結婚を決めた理由
——去年の11月に結婚式を挙げたわけですが、それはどういう経緯で挙げることになったんですか?あいけん「3年前、勤務している会社が結婚祝い金を同性パートナーや事実婚の夫婦にも支給するように制度が変わったんです。それで、2年前、タイの旅行中、結婚祝い金の申請書を差し出して『よかったら、結婚してくれませんか?』とプロポーズしたんです。それで、受け入れてくれて、書類にサインしてもらって、会社に申請して。国内の同性パートナーで申請第2号だった。結婚祝い金をもらって、会社的には既婚という形になった。それだったら、親とか友達を呼んで、きちんとした形で結婚式をやろうと」
——会社で結婚祝い金を支給っていうのは2012年のTSSAで受賞したときに聞いてスゴイと思いました。会社の中にダイバーシティ委員会があって、とか。そういうところにも関わってたり?

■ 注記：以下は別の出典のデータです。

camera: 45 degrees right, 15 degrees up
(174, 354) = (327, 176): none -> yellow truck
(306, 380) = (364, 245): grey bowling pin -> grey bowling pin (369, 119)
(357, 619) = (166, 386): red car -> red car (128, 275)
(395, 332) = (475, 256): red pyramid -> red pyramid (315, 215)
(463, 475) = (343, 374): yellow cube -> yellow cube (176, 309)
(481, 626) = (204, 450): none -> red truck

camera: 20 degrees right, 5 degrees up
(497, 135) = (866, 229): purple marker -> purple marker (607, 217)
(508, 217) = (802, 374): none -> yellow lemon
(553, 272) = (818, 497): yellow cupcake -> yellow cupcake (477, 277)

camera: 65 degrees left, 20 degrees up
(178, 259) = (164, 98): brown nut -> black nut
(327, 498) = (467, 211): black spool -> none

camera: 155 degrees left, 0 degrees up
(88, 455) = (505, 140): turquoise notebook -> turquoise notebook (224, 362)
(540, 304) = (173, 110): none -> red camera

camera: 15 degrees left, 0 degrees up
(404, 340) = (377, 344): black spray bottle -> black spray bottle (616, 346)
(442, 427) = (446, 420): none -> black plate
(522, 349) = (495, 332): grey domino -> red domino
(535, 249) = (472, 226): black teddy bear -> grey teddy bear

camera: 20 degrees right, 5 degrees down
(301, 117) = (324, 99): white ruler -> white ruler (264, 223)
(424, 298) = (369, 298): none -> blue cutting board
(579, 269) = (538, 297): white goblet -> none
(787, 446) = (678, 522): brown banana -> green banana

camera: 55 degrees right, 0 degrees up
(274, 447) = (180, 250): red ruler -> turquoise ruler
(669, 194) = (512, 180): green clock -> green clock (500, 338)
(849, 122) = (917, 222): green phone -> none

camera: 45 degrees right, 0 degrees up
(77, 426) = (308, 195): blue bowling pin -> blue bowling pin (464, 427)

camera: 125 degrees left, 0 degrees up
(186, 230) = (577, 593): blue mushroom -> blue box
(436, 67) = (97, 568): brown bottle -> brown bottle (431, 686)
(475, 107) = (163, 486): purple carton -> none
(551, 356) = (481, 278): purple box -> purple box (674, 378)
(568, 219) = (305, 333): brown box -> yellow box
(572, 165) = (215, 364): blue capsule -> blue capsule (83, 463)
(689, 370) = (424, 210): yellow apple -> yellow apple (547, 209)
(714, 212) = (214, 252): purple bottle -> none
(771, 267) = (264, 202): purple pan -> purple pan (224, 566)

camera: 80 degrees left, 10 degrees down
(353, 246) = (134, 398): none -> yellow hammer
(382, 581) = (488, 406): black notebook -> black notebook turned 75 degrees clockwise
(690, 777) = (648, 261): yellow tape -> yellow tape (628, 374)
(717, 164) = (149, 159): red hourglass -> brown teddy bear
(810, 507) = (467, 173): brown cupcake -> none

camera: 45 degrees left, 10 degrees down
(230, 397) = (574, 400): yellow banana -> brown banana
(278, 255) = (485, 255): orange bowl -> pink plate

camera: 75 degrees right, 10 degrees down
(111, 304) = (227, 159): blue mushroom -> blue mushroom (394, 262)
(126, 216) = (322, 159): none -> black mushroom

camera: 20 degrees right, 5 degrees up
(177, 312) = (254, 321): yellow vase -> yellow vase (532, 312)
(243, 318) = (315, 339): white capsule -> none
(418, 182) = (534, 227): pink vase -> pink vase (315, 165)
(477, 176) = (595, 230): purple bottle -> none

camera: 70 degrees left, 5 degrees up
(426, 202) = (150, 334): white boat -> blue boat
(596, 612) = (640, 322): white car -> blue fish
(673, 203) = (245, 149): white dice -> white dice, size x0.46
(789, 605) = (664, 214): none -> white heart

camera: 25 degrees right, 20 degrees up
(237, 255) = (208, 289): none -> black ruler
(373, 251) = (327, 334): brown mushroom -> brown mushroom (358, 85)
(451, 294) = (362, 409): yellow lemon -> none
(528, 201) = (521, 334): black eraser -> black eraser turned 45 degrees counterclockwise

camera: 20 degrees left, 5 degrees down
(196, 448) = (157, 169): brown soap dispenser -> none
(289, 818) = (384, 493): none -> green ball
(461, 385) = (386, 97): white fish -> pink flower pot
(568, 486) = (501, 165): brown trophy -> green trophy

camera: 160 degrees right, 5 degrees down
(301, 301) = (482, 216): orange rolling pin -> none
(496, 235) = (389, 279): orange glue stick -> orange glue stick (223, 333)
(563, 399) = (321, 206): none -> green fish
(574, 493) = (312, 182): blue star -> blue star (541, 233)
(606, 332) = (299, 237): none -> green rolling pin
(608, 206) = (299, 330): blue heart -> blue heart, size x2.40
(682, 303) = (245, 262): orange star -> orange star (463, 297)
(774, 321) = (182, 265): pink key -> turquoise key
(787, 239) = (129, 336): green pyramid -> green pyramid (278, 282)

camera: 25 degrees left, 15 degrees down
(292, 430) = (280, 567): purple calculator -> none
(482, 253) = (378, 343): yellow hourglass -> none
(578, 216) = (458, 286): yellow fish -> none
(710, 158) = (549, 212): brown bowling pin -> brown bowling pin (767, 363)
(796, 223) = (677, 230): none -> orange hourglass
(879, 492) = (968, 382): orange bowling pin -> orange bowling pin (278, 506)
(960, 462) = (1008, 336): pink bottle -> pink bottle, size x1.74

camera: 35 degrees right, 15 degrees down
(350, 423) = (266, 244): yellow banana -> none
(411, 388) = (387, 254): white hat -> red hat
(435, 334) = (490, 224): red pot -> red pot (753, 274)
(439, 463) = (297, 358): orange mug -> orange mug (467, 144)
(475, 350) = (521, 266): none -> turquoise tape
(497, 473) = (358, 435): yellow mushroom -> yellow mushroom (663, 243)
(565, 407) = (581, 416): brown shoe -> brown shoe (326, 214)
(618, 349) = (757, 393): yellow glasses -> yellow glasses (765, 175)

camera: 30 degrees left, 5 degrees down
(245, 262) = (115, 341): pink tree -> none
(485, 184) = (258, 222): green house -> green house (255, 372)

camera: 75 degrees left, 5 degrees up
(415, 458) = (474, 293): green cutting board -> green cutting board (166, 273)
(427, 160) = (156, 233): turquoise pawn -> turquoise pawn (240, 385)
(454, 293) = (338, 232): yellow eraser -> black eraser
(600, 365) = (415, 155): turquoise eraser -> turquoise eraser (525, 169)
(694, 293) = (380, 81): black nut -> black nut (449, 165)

あいけん「会社にダイバーシティの6つの委員会があって、その中にLGBTがある。そこで活動もしてます。結婚祝い金の同性パートナーへの適用は、人事の方が会社の制度改革だけでできることはないかと検討を重ねた結果、実現してくれた」
——ということは、職場でカミングアウトもしているんですか?
あいけん「職場では上司にしか言ってなくて、同じチームの人には言ってなかったんです。でも、結婚を機に、会社の人も繋がっているFacebookでオープンにしました。特に自分からオープンにするわけではありませんが、もし聞かれた場合は正直に答えたいと思うようになりました」
brass「でも、案外結婚指輪をしているのに誰も聞いてくれなかったり」
あいけん「以前、会社の飲み会で『結婚してこそ一人前だぞ』みたいに言ってた先輩が、Facebookでオープンにしてから駅でバッタリ会った時に『結婚おめでとう!』って言ってくれて、うれしかったです」
「初めての共同作業」ケーキ入刀です。笑顔がこぼれます。
あいけん「大学2年のときに母親にカミングアウトしました。そのあと、妹と父に話をしたので、今では家族全員知っています。brassさんの方はしていませんでした」
brass「会社の結婚祝い金の申請をした直後に、親には言いに行こうと思って、実家に二人でいっしょに行って。もぞもぞしながら何とか伝えて」
——そのときが初対面?
brass「以前一緒に実家に帰った時に会ったりしてた。そのときは同居してる友達だと紹介したけど、実は、友達ではなくておつきあいしてると、今回伝えて」
あいけん「帰らなきゃいけない5分前に」
brass「母親がいつも以上にしゃべってて、話を切り出すスキがなく。新幹線の時間も迫ってたので、あと5分というところで切り出しました」
あいけん「その一部始終を実況ツイートとかして。brassさんがまだ言わない、とか」
brass「ひどいよね(笑)」
——(笑)お母さんの反応は?
brass「意外と『なんとなくそんな感じかと思ってた』って。受け容れてくれた。父はちょっと離れたところに座っていたんですが、無言で。いつも寡黙な父なので」
——でもご両親そろって結婚式に参列してくださったんですよね。
brass「なかなかすんなりはいかなかった。最初は結婚式のことは言ってなくて、まずは両家顔合わせをしましょうと。うちの実家は宮城なんですけど、あいけんの家族に宮城に来てもらって顔合わせをしました。それから1ヵ月して、お互いの両親や友人含めてきちんと挙式披露宴をしたいという気持ちが高まり、それぞれの両親に結婚式をしたいと伝えて。母親は両方とも『いいよ』って言ってくれたんですが、父親がそろって難色を示して…」
——お父さんはなぜ?
あいけん「『姓が途絶えてしまうのは…』とか『孫の顔が見れないのは辛い』って。『brassさんとの関係は理解はしてるけど、結婚式は出ない』と言われて。もともとあまり父親との関係がよくなかったのもあって、父親の意見に反論したりすることは諦めていて。でも、結婚式だけは、自分の人生で特別なものだし、やっぱり両親とも参列してほしいし、自分達の想いを見てほしいと思って、父を一生懸命説得したんです。泣きながら」
brass「居酒屋で」
——ドラマチック!
あいけん「そうしたら、父親も『わかった』と言って、参列してくれることになった。そしたら、brassさんの父親も『先方が参列するなら、参列する』と。それで両家揃うことになりました。その後、親戚にも徐々にカミングアウトしていって。結果、自分の親族はほとんど参列してくれることになりました」
brass「うちの方は、まだカミングアウトしてから日も浅かったので、親戚までは参列しなかったんですが」
——いろいろ大変だったんですね…。